Saya yakin foto-foto itu tak akan berhenti di handphone ataupun laptop, mahasiswa dengan pede memasang foto diberbagai media sosial. Foto hanya dianggap “barang manipulatif” dan penuh rekayasa, sekaligus ajang eksistensi diri berujung pada pamer di berbagai media sosial. Dengan adanya instagram, lebih mudah memajang foto. Foto sudah menjadi gaya hidup.

Mahasiswa yang identik dengan hal akademik mulai terkikis. Pengalaman pendidikan yang sesungguhnya berlalu begitu saja, dan yang ada hanya pengalaman-pengalaman palsu. Mahasiswa yang berfoto dengan senyum lebar, berbaris rapi bersama Azhar Ibrahim, Ph.D kala itu juga sebagai pemalsuan semata.

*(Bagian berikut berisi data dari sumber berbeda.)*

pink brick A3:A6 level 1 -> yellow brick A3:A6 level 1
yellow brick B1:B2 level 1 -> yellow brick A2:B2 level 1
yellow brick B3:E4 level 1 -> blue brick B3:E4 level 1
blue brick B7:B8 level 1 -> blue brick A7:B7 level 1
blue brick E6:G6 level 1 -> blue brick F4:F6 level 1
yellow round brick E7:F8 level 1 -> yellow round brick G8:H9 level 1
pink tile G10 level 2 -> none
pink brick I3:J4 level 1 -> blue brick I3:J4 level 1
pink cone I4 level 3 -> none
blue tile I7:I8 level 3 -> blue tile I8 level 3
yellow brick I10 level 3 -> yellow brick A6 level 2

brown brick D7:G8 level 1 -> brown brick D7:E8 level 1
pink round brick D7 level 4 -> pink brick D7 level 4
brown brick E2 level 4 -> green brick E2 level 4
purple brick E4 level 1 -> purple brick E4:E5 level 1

Nyatanya memang sangat mudah memanipulasi diri sendiri, juga dengan gampangnya mahasiswa termanipulasi dengan hal itu. Bre Redana dalam essay-nya Histeria Selfi (Kompas, Minggu 12 Juni 2016), semua image tak lagi menjadi sesuatu hal penting, praktik memotret mengambil alih, menjadi lebih penting daripada foto itu sendiri. Keagungan berfoto melulu menjadi fokus utama dalam berbagai acara.

Hal yang terpenting dalam suatu acara bukan lagi isi dari acara tersebut, bukan lagi rasa keinginan tahuan untuk mendengarkan seksama yang diutarakan pembicara melainkan lebih disibukkan dengan berpakaian sedemikian apik dan gawai yang siap memotret. Mahasiswa tak lagi disibukkan dengan menyiapkan materi yang disampaikan. Sebelum dimulai bukan buku catatat yang bertindak, tapi gawai canggih yang siap menampilkan wajah sumringah dengan latar belakang backdrop acara.

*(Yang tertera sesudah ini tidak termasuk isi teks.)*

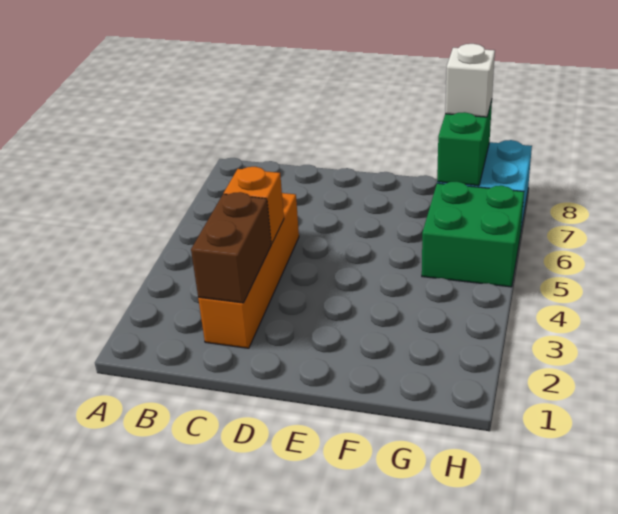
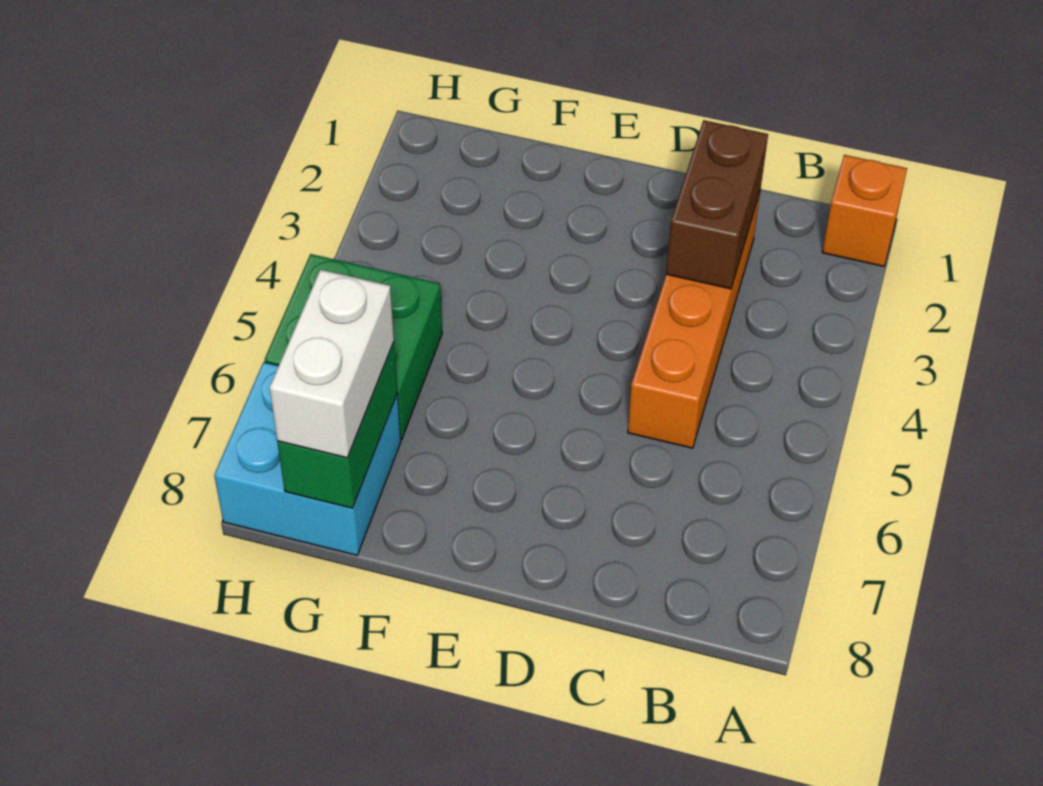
orange brick C4 level 2 -> orange brick A1 level 1
white brick G8 level 3 -> white brick G7:G8 level 3

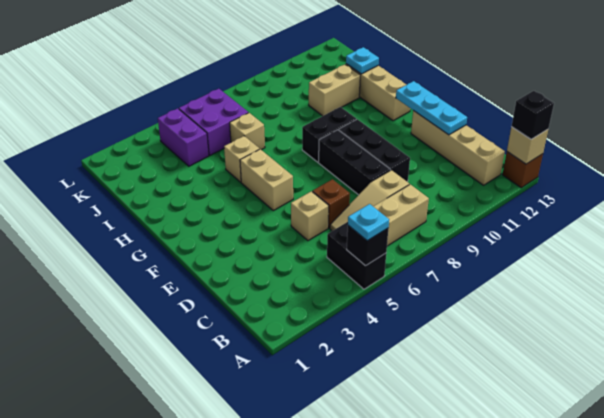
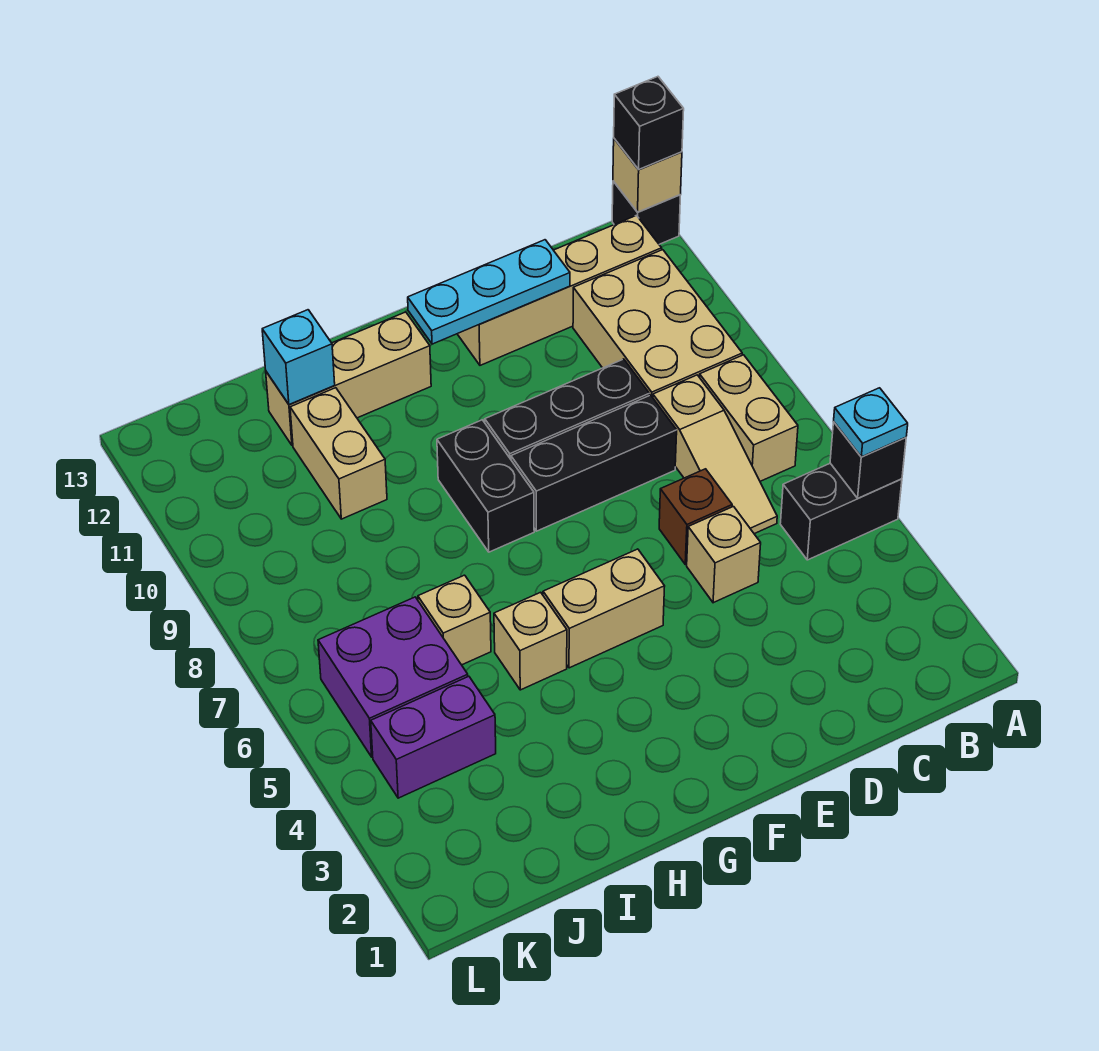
brown brick A13 level 1 -> black brick A13 level 1
none -> tan brick B9:C11 level 1
cyan plate I12 level 2 -> cyan brick I12 level 2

Tubuh sungguh punya hak untuk bercerita mengenai kenangan, kejadian, bahkan sejarah dari foto. Tentu ini berbeda dengan foto Moh. Yamin saat ber-pose dengan anggota Kongres Pemuda II, terpampang di Sepenggal Sumpah dari Rumah Kos (Tempo, 18-24 Agustus 2014). Moh. Yamin mengatakan berfoto bukan untuk eksistensi terhadap diri untuk penghargaan, namun sebagai bukti sejarah. Tentu Moh. Yamin dapat menceritakan kepada kita perihal fotonya sebagai anggota Kongres Pemuda II. Moh. Yamin dapat mempertanggungjawabkan, apa yang ada di foto. Bukan hanya semata-mata untuk pembuktian ke publik. Perihal ini belum tentu sama dengan mahasiswa yang mengikuti kuliah perdana. Melalui foto diri dapat berbicara banyak hal, busana, waktu, dan peristiwa.

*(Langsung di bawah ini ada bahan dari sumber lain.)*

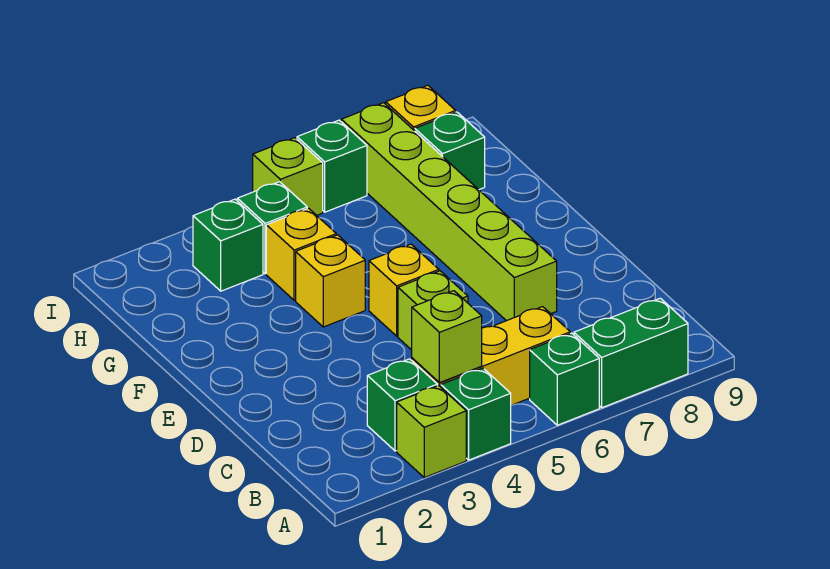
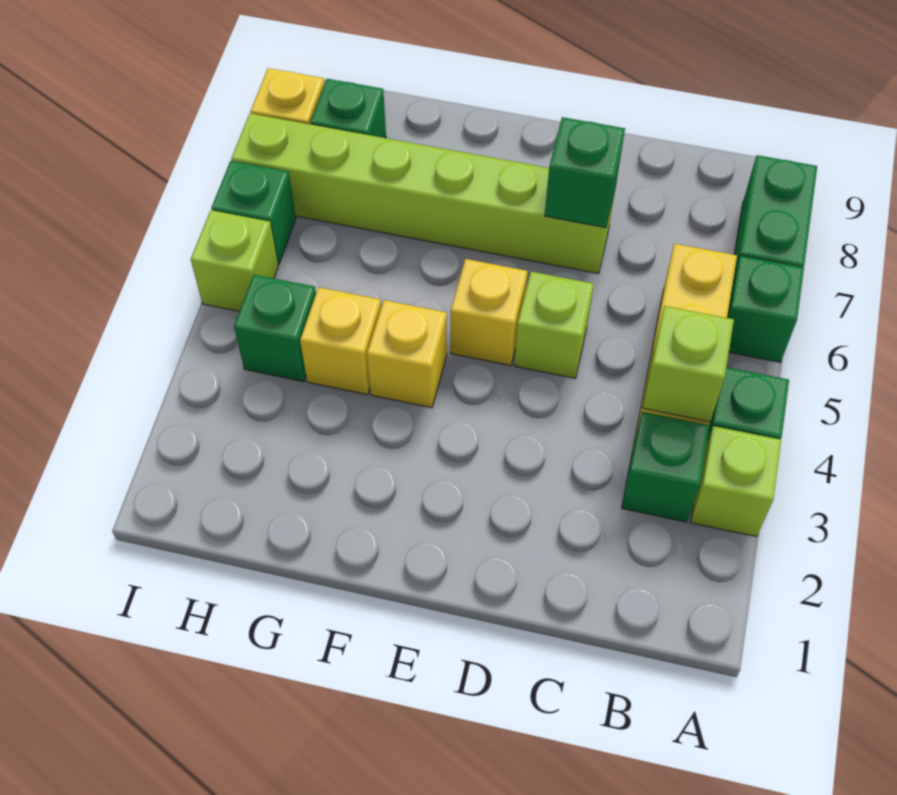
green brick H3 level 1 -> green brick D7 level 2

Euforia berfoto akan terus-menerus berlanjut dalam satu acara. Mahasiswa akan mengikuti berbagai seminar atau acara yang ngtren hanya untuk berfoto. Keriuhan foto-foto merupakan etalase yang palsu, sungguh mengganggu. Maulana Kurnia Putra dalam Foto dan Sejarah yang Bergerak (2015:38), foto tanpa makna dan kenangan hanya akan jadi narsisme semata, berakibat menjatuhkan kebermaknaan diri dalam ruang sosial. Foto-foto itu akan selalu dibayang-banyangi banjir pujian dan komentar.

Tak malukah hanya tersenyum lebar dan berpose dengan embel-embel mengikuti acara seminar atau sejenisnya. Apakah pantas perbuatan itu dilakukan oleh seorang akademisi??? Sudahi sajalah. Mari berbenah diri.